Hate to break this to you, but plenty of kids who attend private schools
DO play sports for their public high school. Private school parents pay their taxes, too, y'know. In the Quad Cities area, there are kids from different
states playing for public school teams (because the Illinois kids are attending a private Iowan school that has an agreement with the school district there, I assume). Which is admittedly unusual, but I guess Iowans are just a little out there.
What I see a lot of is this... Kid doesn't mix well at school, rather than work on improving that, kids are homeschooled so the awkward social expierence can be avoided..
Sounds to me like you're dealing mostly with people who homeschool because they feel they "have" to. That can be a very different population from homeschoolers who chose that route long before the kid went to school.
basically the only time where I come in contact with homeschool kids, seems like most of those kids are socially awkward to the point that I feel bad for them..
In terms of his social skills, all the way through (he's nearly 18), my eldest son has been
exactly like my (public schooled) brother at the same age. It's clear that neither one of them has the average aptitude for social interaction, but both of them manage to function in church, office, and other environments just fine. Sending my brother to public school didn't change his native abilities in that department.
I don't want our 4th grade daughter to be reading at the 9th grade level
I don't know any homeschoolers who want that, either, however I've known kids who developed that skill level just because the
child wanted it. I was way above grade level in reading myself, even though I went to public school without anything like the "gifted" programs that are all over the place now, so no one was pushing it on me. I liked to read, so I got good at it. Why is that worse than someone who practices to the point they can do killer hook shots?
Personally, all I expect of my kids is that they grow up to be self-supporting financially and kind to others, and I expect them to find their vocation by following their own interests. I'd sure like it if somebody got married and gave me grandkids someday, but if they don't, they don't.

If one of the kids had wanted to get involved in team sports or band or needed something from public schools in order to accomplish their goals, then we would have made the effort to get that for them. I know homeschoolers who sent their entirely homeschooled child to public school at sixteen, because she wanted to get involved in band. It was the only way at that time to get her the course she wanted, so that's what she did.

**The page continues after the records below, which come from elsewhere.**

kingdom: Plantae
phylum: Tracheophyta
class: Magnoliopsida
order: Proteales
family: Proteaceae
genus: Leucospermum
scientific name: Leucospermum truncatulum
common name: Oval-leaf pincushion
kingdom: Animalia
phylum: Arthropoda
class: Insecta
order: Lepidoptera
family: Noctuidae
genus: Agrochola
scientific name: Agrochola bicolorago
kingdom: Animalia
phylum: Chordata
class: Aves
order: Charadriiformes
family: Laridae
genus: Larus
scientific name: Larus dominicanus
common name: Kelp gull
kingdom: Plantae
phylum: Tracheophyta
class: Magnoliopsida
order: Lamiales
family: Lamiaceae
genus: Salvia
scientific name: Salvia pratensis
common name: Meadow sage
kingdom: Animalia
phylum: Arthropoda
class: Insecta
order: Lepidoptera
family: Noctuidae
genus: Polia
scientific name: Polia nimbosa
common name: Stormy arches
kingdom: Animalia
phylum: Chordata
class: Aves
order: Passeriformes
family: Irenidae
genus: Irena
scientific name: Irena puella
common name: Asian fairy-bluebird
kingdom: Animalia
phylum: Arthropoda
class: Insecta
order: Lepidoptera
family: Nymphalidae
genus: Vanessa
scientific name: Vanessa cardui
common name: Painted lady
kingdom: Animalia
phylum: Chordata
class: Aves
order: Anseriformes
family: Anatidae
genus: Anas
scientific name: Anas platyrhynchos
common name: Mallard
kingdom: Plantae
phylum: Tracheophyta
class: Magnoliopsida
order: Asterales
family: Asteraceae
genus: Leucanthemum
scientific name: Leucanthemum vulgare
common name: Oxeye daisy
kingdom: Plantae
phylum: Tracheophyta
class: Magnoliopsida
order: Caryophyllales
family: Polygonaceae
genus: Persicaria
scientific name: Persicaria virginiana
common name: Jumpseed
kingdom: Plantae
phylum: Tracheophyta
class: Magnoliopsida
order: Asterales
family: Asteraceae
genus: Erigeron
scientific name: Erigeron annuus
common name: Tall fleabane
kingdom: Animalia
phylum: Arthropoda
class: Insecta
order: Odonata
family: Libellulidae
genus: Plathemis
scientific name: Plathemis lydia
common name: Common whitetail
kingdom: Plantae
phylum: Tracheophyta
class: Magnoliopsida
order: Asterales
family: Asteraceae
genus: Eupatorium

Again, whether they send the kid to homeschool or public school, caring parents want to do what's right for the kid. One of my kids wanted to go to public school once, and when I asked him why, it was because he wanted "recess" -- the opportunity to run around in a playground with other kids. He wasn't that interested in the rest of the public school experience, and when he asked around it turns out our local school system has eliminated recess much past kindergarten anyhow

, so we tracked him down a homeschool gym class and he got his regular "free play time with the same group of kids" fix.